Formar é moldar com exigência e verdade
O filósofo Immanuel Kant, em Sobre a Pedagogia (1803), afirma que “o homem não é nada além daquilo que a educação faz dele”. Esta afirmação potente nos lembra que formar é, inevitavelmente, moldar. Não no sentido de controlar, mas de dar forma. E dar forma exige cuidado, presença, verdade — e também rigor.
O conhecimento não nasce da liberdade irrestrita, tampouco da vigilância opressiva. Ele floresce num espaço tenso, mas fértil, entre autonomia e exigência. Entre confiar e confirmar. Entre esperar e acompanhar.
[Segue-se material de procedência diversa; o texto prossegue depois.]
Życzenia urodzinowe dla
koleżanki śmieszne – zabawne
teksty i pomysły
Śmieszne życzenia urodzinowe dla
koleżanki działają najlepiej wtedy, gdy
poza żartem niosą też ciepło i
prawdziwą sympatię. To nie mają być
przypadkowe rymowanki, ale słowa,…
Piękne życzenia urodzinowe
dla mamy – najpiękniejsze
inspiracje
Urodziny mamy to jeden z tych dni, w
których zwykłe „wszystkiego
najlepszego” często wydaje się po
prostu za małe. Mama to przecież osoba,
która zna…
É nesse espaço que se desenvolvem o senso crítico, a ética e a autoria — pilares de qualquer processo educativo verdadeiro.
Presença não é acessibilidade: é compromisso
Ser um professor presente não é apenas ser acessível, gentil ou compreensivo. É ser comprometido com a formação do outro. E esse compromisso implica, muitas vezes, em cobrar. Em dizer não. Em apontar falhas. Em recusar o atalho fácil. Porque confiar em alguém é também não aceitar pouco de quem pode dar mais.
É por isso que, mais do que nunca, precisamos reafirmar a centralidade da presença exigente na educação. Uma presença que acolhe, mas também desafia. Que escuta, mas também cobra. Que apoia, mas também aponta. Porque educar não é apenas informar. É formar. E formar é, antes de tudo, não desistir do outro — mesmo quando ele tenta desistir de si mesmo.